In Quantum, your active tab is prioritzed over all other tabs, making the best use of resources. Which makes me wonder: Why weren’t browsers doing this before? It’s so obvious.
Firefox Quantum’s UI will probably look a little different to you, especially if you’re upgrading from an earlier version of Firefox. Mozilla have taken a leaf out of Google’s book and developed their own design system for their Products, named Photon. While there’s no suggestion of Mozilla pushing Photon as a cookie-cutter approach to all design problems—as Google have with Material Design—it’s a pleasingly coherent approach that Mozilla previously lacked.
Photon, in Mozilla’s own words, aims to be adaptable, quick, aware, approachable, supportive, and whimsical. Firefox Quantum’s UI ticks all of those boxes.
There’s a greater attention to detail than we’ve seen in earlier versions of Firefox. For example, the nice subtle hover animation on inactive tabs. It all combines to be an enjoyable experience that is happy to fade into the background—which is precisely what a browser should be.
There’s a couple of let-downs. I’m not thrilled that the blank tab has three separate search options: the browser location field, the search field, and the blank page search field. These are minor gripes in an otherwise great product.
There’s no question that Firefox Quantum is going to pick up market share. By this time next year it will have 15% of the market, still less than a third of Chrome’s user-base, but numbers that Opera would kill for.
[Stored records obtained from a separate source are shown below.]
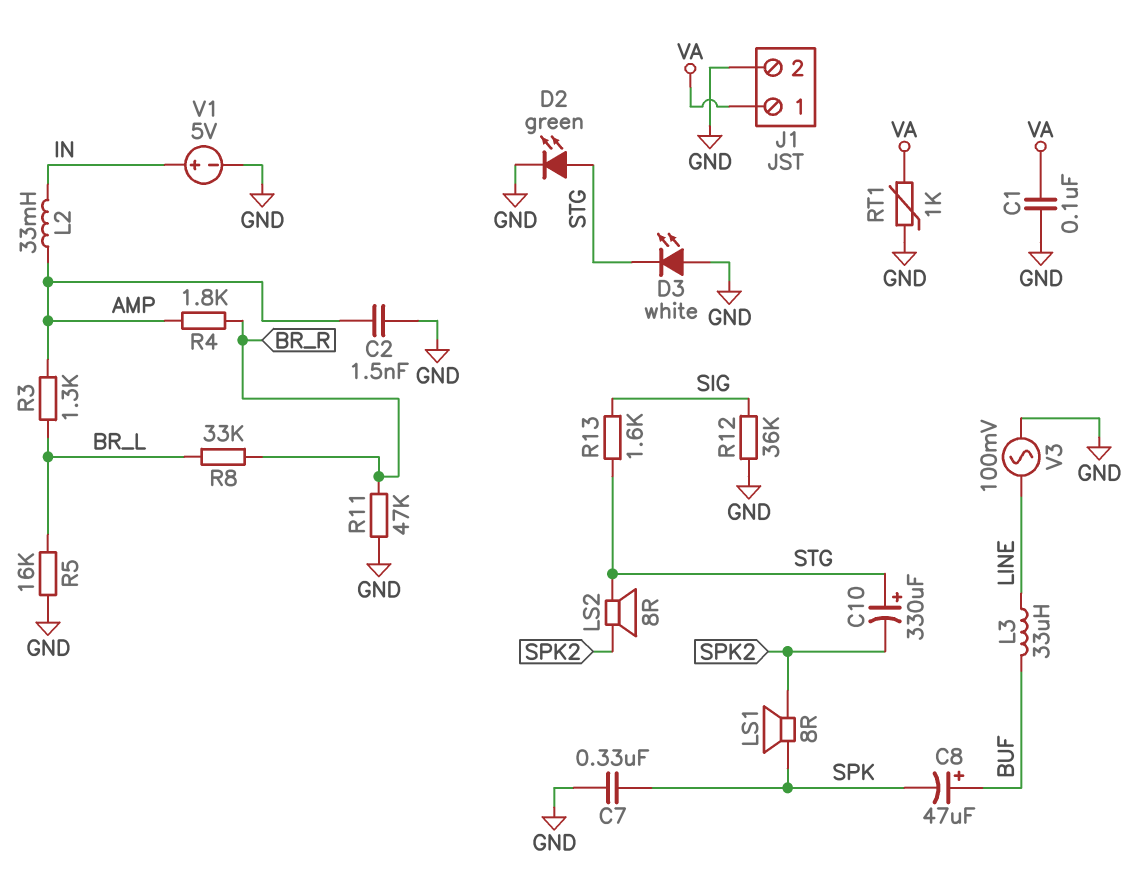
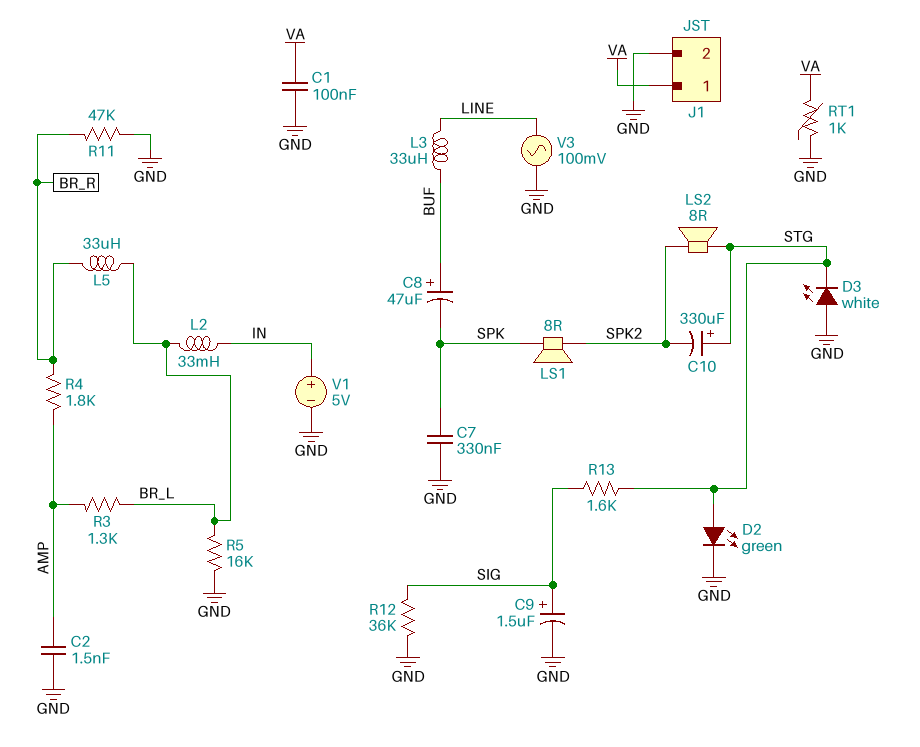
C9: none -> 1.5uF (plus SIG, minus GND)
L2: 33mH (AMP, IN) -> 33mH (BR_L, IN)
L5: none -> 33uH (BR_L, BR_R)
R8: 33k (BR_L, BR_R) -> none

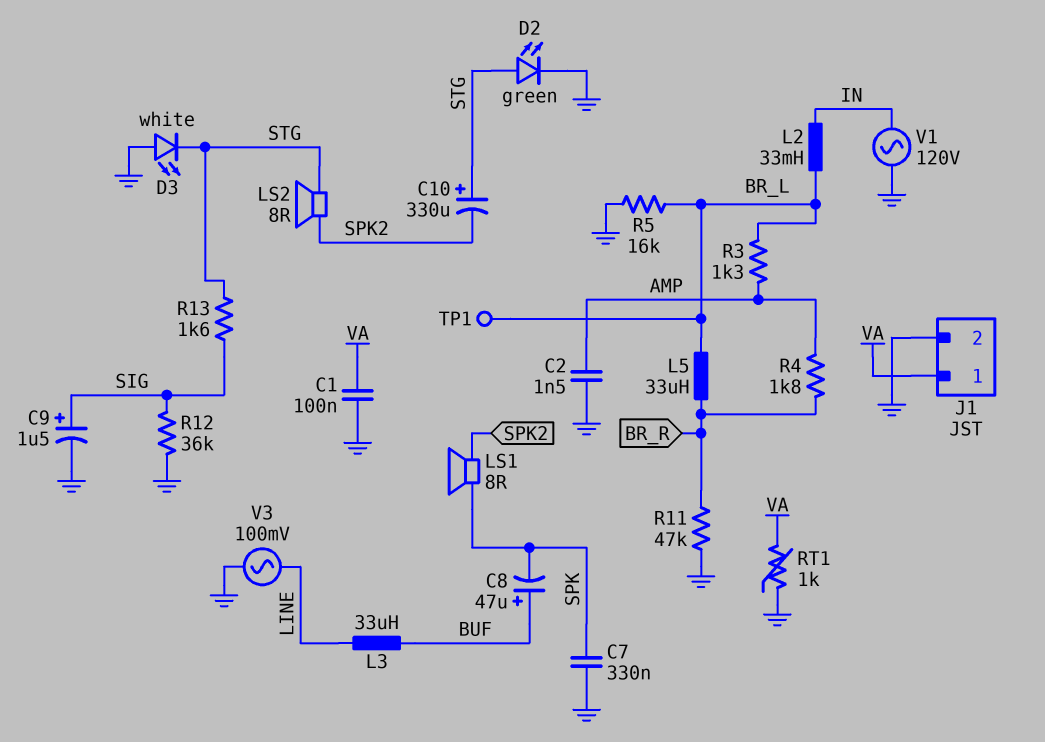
TP1: none -> test point (BR_L)
V1: 5V (plus IN, minus GND) -> AC 120V (GND, IN)

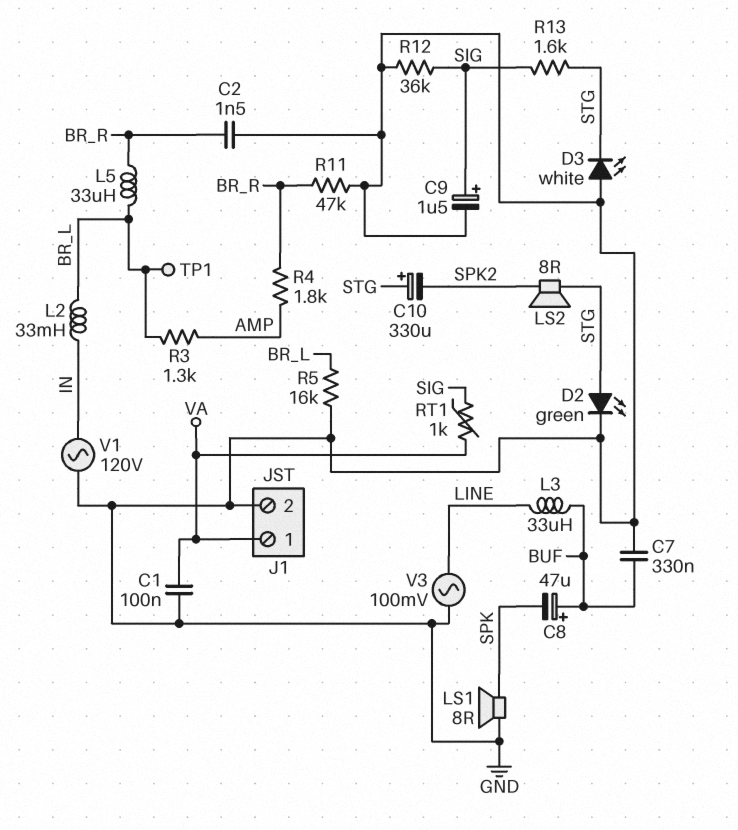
C2: 1.5nF (AMP, GND) -> 1.5nF (BR_R, GND)
C7: 330nF (GND, SPK) -> 330nF (BUF, GND)
LS1: speaker 8R (SPK, SPK2) -> speaker 8R (GND, SPK)
RT1: 1k (GND, VA) -> 1k (SIG, VA)

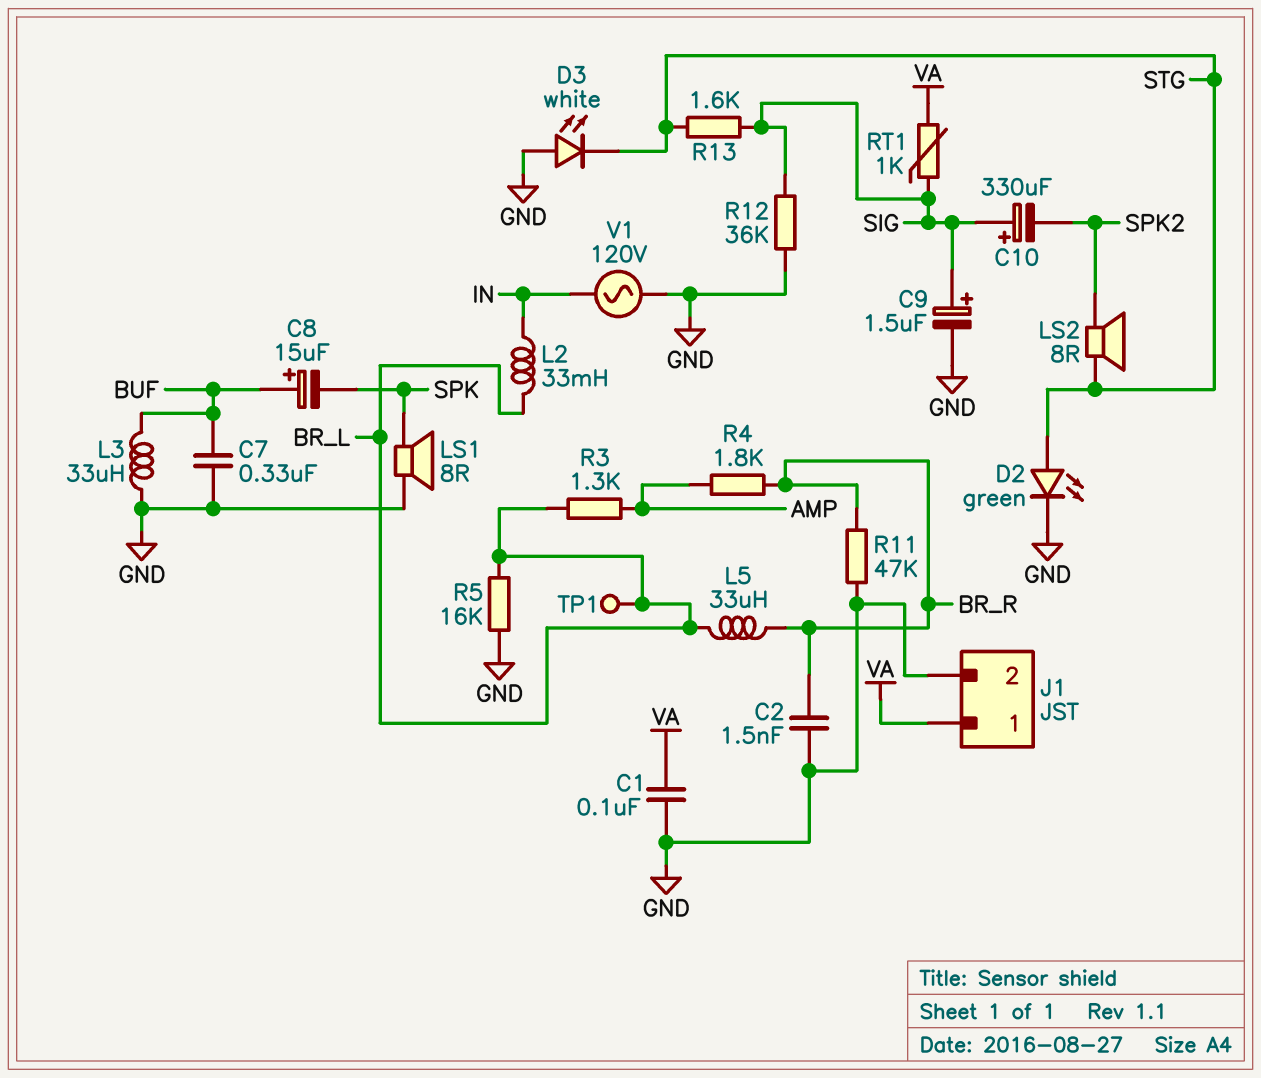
C8: 47uF (plus BUF, minus SPK) -> 15uF (plus BUF, minus SPK)
C10: 330uF (plus STG, minus SPK2) -> 330uF (plus SIG, minus SPK2)
L3: 33uH (BUF, LINE) -> 33uH (BUF, GND)
V3: AC 100mV (GND, LINE) -> none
By any reasonable criteria Firefox Quantum is the best browser currently available
I switched to Firefox Quantum out of curiosity, fully expecting to switch back to Chrome in a few days; Chrome is now gone from my dock, and Firefox is set as my default browser.
Admittedly Firefox Quantum has some extension compatibility issues, but that’s the case for any new browser and developers are already catching up. And I felt an unexpected pang of remorse when I finally bit the bullet and removed Firebug.
By any reasonable criteria Firefox Quantum is the best browser currently available. Whether it remains so depends on the competition, and future Firefox enhancements—all indications are that Mozilla are determined to keep pushing the envelope.
Firefox Quantum is a fast, resource-friendly, intelligently designed product. Browsing in Firefox is simply a more enjoyable experience, what more could you ask?